TASK GOAL:
The required output is every entry below, copied exactly.

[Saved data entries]
______
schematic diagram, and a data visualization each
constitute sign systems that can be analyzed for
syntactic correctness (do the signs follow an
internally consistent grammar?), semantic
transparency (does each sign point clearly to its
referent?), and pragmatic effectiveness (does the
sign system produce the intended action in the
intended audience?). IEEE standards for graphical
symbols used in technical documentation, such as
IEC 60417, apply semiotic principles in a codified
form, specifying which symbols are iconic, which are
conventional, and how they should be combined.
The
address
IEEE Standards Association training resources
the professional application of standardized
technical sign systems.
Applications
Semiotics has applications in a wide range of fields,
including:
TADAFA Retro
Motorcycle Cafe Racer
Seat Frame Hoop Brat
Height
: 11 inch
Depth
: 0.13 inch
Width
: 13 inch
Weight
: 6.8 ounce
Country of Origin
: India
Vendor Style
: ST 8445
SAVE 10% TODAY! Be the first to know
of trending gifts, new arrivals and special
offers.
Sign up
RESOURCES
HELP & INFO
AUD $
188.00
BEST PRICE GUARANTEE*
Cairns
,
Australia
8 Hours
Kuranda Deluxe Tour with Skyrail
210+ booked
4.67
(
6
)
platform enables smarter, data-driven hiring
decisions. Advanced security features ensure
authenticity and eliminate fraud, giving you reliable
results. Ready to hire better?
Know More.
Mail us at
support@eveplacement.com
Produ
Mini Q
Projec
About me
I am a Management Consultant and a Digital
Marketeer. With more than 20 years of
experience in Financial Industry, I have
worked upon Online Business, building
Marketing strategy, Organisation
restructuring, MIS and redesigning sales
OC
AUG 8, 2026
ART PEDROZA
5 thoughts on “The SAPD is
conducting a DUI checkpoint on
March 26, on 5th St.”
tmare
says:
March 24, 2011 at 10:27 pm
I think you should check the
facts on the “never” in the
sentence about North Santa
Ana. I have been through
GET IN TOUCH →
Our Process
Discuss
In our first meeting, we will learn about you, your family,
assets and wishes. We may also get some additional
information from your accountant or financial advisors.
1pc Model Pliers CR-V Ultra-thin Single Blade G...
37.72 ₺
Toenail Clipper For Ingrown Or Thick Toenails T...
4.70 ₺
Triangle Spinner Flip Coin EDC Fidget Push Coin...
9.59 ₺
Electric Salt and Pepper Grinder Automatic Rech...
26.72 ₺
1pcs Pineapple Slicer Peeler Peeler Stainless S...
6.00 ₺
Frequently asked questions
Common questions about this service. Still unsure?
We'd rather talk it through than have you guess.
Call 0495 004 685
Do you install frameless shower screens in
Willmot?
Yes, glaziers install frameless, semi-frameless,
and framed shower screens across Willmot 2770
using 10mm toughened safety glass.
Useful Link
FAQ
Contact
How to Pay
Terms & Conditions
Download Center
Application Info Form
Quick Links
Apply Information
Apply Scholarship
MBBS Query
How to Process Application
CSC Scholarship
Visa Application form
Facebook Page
______
RESPONSE TO THE EXERCISE:
schematic diagram, and a data visualization each
constitute sign systems that can be analyzed for
syntactic correctness (do the signs follow an
internally consistent grammar?), semantic
transparency (does each sign point clearly to its
referent?), and pragmatic effectiveness (does the
sign system produce the intended action in the
intended audience?). IEEE standards for graphical
symbols used in technical documentation, such as
IEC 60417, apply semiotic principles in a codified
form, specifying which symbols are iconic, which are
conventional, and how they should be combined.
The
address
IEEE Standards Association training resources
the professional application of standardized
technical sign systems.
Applications
Semiotics has applications in a wide range of fields,
including:
TADAFA Retro
Motorcycle Cafe Racer
Seat Frame Hoop Brat
Height
: 11 inch
Depth
: 0.13 inch
Width
: 13 inch
Weight
: 6.8 ounce
Country of Origin
: India
Vendor Style
: ST 8445
SAVE 10% TODAY! Be the first to know
of trending gifts, new arrivals and special
offers.
Sign up
RESOURCES
HELP & INFO
AUD $
188.00
BEST PRICE GUARANTEE*
Cairns
,
Australia
8 Hours
Kuranda Deluxe Tour with Skyrail
210+ booked
4.67
(
6
)
platform enables smarter, data-driven hiring
decisions. Advanced security features ensure
authenticity and eliminate fraud, giving you reliable
results. Ready to hire better?
Know More.
Mail us at
support@eveplacement.com
Produ
Mini Q
Projec
About me
I am a Management Consultant and a Digital
Marketeer. With more than 20 years of
experience in Financial Industry, I have
worked upon Online Business, building
Marketing strategy, Organisation
restructuring, MIS and redesigning sales
OC
AUG 8, 2026
ART PEDROZA
5 thoughts on “The SAPD is
conducting a DUI checkpoint on
March 26, on 5th St.”
tmare
says:
March 24, 2011 at 10:27 pm
I think you should check the
facts on the “never” in the
sentence about North Santa
Ana. I have been through
GET IN TOUCH →
Our Process
Discuss
In our first meeting, we will learn about you, your family,
assets and wishes. We may also get some additional
information from your accountant or financial advisors.
1pc Model Pliers CR-V Ultra-thin Single Blade G...
37.72 ₺
Toenail Clipper For Ingrown Or Thick Toenails T...
4.70 ₺
Triangle Spinner Flip Coin EDC Fidget Push Coin...
9.59 ₺
Electric Salt and Pepper Grinder Automatic Rech...
26.72 ₺
1pcs Pineapple Slicer Peeler Peeler Stainless S...
6.00 ₺
Frequently asked questions
Common questions about this service. Still unsure?
We'd rather talk it through than have you guess.
Call 0495 004 685
Do you install frameless shower screens in
Willmot?
Yes, glaziers install frameless, semi-frameless,
and framed shower screens across Willmot 2770
using 10mm toughened safety glass.
Useful Link
FAQ
Contact
How to Pay
Terms & Conditions
Download Center
Application Info Form
Quick Links
Apply Information
Apply Scholarship
MBBS Query
How to Process Application
CSC Scholarship
Visa Application form
Facebook Page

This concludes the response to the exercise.